10. Sayı
Denemeler
Her sabah uyanır uyanmaz duyumsamak istediğim ilk şey; güneşin yeni bir güne merhaba dediği ilk anlarında yüzünde oluşan o sıcaklığını bütün hücrelerime kadar hissetmek olmuştur. Hele ki böyle bir mevsimde, sessiz sedasız yeryüzünü selamlayışı yok mu? İnsanlığın bitmek bilmeyen telaşlarına inat tüm zarafetiyle pencerelerimizi narince tıklatması... Gönlünü kaptırmamak mümkün değil.
Ama her şeyden çok beni etkileyen öyle bir yanı var ki, ilk ne zaman keşfettim kendimde bu heyecanı hatırlayamıyorum. Bazen çocuk gibi oyun oynadığımı hissediyorum onunla. Sanki içimde saklı kalmış şeyleri ortaya çıkaracak ışığı bekler gibi. Belki de kendi gölgemi bekliyorumdur, kim bilir? Bazen alıyorum karşıma yansımamı sanki gerçekten biri varmış gibi konuşuyorum. Ya da kimi zaman bir duvarın ön yüzünde kesişiyor yollarımız, durup dikiliyorum tam karşısına görseniz minicik ben; öylesine güçlü, kuvvetli, cüsseli görünüyorum ki. Gururlanıyorum.
Hani bazen canım kendi fotoğrafımı çekmek istese, işte arayıp da bulamadığım o siluet çıkıyor kadrajıma. Gözlerimdeki yaşlar, suratımı ele geçiren yorgunluk, saçlarımın dağınıklığı... Bütün gerçekler kaybolup yerini amansız bir gizeme bırakıveriyor. İşte belki de o an, unuttuğumuz kimlikler hatırlatıyor varlığını arka ceplerimizden. Kimsin, nesin, nerelisin, kaç yaşındasın... Bir sis dumanı kaplıyor etrafı ve sadece yansımaların dans ettiği bir sahne kalıveriyor geride.
Bu bana neyi anımsatıyor biliyor musunuz? Hakikati. Dünyadaki her şeyin bir yanılsama olduğunu.
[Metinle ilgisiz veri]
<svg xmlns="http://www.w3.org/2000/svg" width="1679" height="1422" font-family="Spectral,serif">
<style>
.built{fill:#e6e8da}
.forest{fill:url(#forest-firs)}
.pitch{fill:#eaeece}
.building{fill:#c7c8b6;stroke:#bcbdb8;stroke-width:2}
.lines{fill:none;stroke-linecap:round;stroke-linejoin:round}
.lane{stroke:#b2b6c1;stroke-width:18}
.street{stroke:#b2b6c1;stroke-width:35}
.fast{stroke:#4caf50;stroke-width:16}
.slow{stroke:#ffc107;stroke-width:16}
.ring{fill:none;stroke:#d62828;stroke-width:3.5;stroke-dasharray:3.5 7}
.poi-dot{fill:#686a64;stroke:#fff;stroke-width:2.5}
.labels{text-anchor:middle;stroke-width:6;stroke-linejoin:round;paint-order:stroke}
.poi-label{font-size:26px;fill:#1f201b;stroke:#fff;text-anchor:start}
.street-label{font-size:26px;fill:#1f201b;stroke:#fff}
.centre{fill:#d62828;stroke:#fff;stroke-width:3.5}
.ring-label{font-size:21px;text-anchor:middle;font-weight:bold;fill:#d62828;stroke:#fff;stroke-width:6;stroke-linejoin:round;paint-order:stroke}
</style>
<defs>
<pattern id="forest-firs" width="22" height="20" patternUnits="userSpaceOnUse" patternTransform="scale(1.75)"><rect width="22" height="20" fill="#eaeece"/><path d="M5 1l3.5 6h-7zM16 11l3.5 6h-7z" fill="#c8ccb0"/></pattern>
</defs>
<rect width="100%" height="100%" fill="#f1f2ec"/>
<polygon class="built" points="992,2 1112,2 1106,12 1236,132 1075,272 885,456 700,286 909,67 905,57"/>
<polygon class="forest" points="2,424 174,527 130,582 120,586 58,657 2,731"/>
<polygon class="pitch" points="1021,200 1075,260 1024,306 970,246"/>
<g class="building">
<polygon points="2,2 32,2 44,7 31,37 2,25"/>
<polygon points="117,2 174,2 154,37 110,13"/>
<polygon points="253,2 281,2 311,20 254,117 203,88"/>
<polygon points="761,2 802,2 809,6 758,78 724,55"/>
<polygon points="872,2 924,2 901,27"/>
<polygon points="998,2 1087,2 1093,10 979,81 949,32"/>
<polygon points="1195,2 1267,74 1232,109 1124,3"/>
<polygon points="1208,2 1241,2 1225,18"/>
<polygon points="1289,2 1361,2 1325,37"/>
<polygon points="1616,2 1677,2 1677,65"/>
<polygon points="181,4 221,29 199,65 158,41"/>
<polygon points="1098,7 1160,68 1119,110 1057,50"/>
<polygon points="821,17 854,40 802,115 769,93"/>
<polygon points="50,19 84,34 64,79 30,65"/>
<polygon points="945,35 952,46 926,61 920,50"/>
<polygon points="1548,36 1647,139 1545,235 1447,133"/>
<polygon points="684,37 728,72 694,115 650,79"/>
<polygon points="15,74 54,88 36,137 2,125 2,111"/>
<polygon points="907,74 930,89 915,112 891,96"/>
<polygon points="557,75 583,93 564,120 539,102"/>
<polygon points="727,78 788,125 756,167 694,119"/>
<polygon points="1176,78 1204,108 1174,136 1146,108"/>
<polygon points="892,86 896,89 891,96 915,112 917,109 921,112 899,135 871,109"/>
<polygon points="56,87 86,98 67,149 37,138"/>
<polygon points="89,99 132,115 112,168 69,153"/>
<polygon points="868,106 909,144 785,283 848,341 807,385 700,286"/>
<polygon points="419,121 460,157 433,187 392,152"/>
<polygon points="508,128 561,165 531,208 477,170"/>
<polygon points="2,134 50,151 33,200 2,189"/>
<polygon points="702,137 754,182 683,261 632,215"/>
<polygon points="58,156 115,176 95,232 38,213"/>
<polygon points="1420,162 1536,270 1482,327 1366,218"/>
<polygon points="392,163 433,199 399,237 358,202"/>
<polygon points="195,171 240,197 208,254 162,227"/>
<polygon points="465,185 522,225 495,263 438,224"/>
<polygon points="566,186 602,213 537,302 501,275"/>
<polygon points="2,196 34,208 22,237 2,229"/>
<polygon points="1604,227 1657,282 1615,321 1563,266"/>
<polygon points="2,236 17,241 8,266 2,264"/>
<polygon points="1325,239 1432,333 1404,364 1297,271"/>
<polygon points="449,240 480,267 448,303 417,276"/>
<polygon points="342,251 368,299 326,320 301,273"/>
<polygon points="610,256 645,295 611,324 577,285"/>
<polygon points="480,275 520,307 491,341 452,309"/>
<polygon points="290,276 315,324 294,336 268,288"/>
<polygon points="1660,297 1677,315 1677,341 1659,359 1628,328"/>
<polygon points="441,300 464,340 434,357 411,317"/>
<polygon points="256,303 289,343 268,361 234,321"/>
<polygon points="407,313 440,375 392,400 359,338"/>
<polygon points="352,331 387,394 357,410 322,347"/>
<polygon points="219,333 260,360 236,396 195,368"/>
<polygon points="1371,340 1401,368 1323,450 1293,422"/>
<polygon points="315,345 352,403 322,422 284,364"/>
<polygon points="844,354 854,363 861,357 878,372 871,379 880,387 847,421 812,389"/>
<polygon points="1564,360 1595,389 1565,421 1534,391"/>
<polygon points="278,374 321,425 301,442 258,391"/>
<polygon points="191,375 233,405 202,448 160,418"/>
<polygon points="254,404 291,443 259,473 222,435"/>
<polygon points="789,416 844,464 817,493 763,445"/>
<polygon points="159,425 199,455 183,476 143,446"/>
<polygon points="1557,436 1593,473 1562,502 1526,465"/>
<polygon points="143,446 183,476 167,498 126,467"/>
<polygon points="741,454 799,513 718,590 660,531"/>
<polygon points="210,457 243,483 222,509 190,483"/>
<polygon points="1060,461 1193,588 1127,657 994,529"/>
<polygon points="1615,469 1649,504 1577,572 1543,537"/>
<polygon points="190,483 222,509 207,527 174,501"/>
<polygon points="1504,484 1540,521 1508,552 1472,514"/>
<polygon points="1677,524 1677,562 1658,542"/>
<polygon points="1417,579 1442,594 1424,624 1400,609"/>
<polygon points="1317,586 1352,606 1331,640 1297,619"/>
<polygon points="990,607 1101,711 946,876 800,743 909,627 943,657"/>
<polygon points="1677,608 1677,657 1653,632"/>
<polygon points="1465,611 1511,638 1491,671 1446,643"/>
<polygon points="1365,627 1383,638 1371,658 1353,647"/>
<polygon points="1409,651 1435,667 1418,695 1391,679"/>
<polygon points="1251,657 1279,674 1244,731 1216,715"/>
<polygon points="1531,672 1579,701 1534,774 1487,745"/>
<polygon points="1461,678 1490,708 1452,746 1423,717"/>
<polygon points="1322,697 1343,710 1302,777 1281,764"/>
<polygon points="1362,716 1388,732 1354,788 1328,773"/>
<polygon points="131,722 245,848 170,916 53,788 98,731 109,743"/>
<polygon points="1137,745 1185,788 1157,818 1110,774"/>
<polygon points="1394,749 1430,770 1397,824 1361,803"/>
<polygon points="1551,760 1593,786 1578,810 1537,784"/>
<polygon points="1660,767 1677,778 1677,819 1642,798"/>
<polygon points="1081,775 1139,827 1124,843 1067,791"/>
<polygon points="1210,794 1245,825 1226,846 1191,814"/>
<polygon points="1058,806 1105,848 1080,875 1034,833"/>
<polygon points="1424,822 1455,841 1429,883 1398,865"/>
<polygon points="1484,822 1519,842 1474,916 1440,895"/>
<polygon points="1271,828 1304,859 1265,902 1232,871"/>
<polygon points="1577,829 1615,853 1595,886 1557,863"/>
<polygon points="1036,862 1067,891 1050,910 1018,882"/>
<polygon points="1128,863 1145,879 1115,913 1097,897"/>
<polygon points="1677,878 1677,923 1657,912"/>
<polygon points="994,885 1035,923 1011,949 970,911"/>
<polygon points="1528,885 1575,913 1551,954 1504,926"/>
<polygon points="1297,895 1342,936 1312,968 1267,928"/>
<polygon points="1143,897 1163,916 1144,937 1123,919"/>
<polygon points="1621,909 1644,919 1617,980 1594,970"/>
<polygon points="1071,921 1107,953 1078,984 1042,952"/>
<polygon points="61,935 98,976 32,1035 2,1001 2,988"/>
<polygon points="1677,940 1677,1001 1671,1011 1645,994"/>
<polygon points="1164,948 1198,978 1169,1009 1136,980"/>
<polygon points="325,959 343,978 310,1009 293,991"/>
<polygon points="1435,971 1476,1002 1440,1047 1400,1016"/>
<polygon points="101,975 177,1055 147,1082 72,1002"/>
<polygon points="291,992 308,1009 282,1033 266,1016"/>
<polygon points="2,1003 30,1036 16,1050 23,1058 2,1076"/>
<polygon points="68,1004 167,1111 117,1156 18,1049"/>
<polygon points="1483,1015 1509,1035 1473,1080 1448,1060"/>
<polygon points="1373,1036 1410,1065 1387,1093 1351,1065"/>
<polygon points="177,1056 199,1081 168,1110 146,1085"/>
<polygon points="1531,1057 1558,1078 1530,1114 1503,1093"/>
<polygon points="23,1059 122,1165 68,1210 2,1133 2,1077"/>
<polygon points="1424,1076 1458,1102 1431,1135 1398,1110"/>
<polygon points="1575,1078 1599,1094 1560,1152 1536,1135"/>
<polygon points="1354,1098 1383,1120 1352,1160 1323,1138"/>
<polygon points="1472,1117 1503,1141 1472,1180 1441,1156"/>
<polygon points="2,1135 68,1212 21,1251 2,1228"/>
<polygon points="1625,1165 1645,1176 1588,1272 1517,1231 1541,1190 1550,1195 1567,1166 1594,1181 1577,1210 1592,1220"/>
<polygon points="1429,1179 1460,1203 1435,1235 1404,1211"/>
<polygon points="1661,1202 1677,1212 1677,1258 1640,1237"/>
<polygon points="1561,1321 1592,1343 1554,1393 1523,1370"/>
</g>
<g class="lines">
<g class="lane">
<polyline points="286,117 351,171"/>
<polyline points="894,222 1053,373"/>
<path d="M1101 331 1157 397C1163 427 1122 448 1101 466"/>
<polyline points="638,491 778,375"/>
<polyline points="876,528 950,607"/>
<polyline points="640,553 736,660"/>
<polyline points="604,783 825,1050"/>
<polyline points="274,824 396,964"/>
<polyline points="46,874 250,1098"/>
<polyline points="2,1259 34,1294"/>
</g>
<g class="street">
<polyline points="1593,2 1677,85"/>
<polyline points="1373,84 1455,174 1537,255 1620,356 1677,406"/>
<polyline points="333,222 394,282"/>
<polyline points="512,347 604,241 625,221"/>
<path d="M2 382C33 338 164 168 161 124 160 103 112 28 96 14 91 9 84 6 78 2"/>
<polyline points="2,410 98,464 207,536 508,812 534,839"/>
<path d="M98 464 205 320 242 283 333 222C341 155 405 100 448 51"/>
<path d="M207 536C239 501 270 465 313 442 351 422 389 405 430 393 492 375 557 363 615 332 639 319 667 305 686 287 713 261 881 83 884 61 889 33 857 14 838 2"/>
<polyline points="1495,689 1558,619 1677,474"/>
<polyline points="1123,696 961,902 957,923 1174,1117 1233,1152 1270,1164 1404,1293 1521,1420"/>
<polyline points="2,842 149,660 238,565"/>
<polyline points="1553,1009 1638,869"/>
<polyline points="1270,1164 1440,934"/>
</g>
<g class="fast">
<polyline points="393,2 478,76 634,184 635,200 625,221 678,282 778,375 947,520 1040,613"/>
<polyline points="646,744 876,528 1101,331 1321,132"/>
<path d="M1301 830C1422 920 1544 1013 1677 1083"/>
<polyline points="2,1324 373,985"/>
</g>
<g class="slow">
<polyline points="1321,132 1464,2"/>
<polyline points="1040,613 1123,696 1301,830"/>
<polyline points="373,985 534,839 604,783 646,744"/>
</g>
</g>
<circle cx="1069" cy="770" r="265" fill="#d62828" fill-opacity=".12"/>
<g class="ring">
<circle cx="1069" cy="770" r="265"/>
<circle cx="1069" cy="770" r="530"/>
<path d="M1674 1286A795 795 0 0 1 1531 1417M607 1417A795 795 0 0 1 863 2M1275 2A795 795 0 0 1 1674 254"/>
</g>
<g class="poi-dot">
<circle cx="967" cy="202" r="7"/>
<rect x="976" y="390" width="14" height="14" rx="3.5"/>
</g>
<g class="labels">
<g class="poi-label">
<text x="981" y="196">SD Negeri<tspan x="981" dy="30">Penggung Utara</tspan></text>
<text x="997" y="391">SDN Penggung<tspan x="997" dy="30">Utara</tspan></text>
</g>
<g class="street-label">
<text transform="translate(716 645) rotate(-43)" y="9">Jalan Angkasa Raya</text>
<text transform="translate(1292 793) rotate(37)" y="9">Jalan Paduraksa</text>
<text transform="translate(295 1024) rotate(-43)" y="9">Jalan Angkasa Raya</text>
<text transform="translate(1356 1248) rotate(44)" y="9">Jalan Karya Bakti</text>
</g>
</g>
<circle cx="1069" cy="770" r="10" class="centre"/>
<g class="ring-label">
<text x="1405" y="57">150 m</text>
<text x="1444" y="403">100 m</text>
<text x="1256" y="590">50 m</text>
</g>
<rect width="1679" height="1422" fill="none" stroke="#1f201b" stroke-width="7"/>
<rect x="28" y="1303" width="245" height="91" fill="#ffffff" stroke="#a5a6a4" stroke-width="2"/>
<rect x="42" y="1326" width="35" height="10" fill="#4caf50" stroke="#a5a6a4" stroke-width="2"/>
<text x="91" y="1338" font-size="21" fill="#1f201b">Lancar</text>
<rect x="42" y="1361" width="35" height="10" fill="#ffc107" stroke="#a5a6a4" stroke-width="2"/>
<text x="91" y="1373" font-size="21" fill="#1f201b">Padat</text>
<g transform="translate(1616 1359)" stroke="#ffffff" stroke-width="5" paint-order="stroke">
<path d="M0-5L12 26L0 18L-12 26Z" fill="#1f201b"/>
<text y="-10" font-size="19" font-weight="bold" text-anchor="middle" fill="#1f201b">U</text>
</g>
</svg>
Bazen başımı kaldırıp saatlerce gözümün gördüğü yansımaları izliyorum. Mesela şu zehirli, kötü kokan ağaç... Hani dokunmak isteseniz içinizde bir dürtü elinizi tutup “sakın” diye bağırmak ister. Peki gölgesi... İşte bakın oysa aynı sıradan bir ağaç gibi. Hatta o kılçıklı yaprakları nasıl da şaşalı.
Hepimizin mutsuz anları vardır, içimizden hiçbir şeyin gelmediği, kimse konuşmasın bir şey demesin öylece yanımızda dursun isteriz, gölgeler gibi. Bazen omzumuza değen bir el ayağa kaldırır bizi işte o yoksa yanında, yansımana bırakmalısın kendini. Onun seni ne kadar güçlü gösterdiğine, bütün zaaflarını gizlediğine. Eskiden bunu ilk ben buldum sanırdım. Bu duyguya eriştim ya artık yalnız değilim derdim. Şimdi etrafıma bakıyorum da güneşin, aydınlığın olmadığı yerler bile gölgelerle dolu. Acaba diyorum herkes kendi kendini güçlendirmekle mi meşgul, sonra bir bakıyorum ne duvar var kendilerini izledikleri ne de ihtiyaçları olan ışık... Çığ gibi büyüyen sahte yansımalar bunlar. Zifiri karanlıkta bile sizi yakalayıp, pençesine alan. Öyle bir şey ki gerçeğini arar gözlerin, ne yazık ki görmek istediğin her şeyi, her yeri siyah buluverirsin. Ve en makûs yanı sahipsiz gezen gölgelerin içinde masum olanlarını da kaybetmemiz.
Kısacık bir zevk, saniyelik bir tatminkârlık için bu kadar çok düzmecenin at koşturduğu bir dünyanın, hakikatle örtüşmediği aşikâr.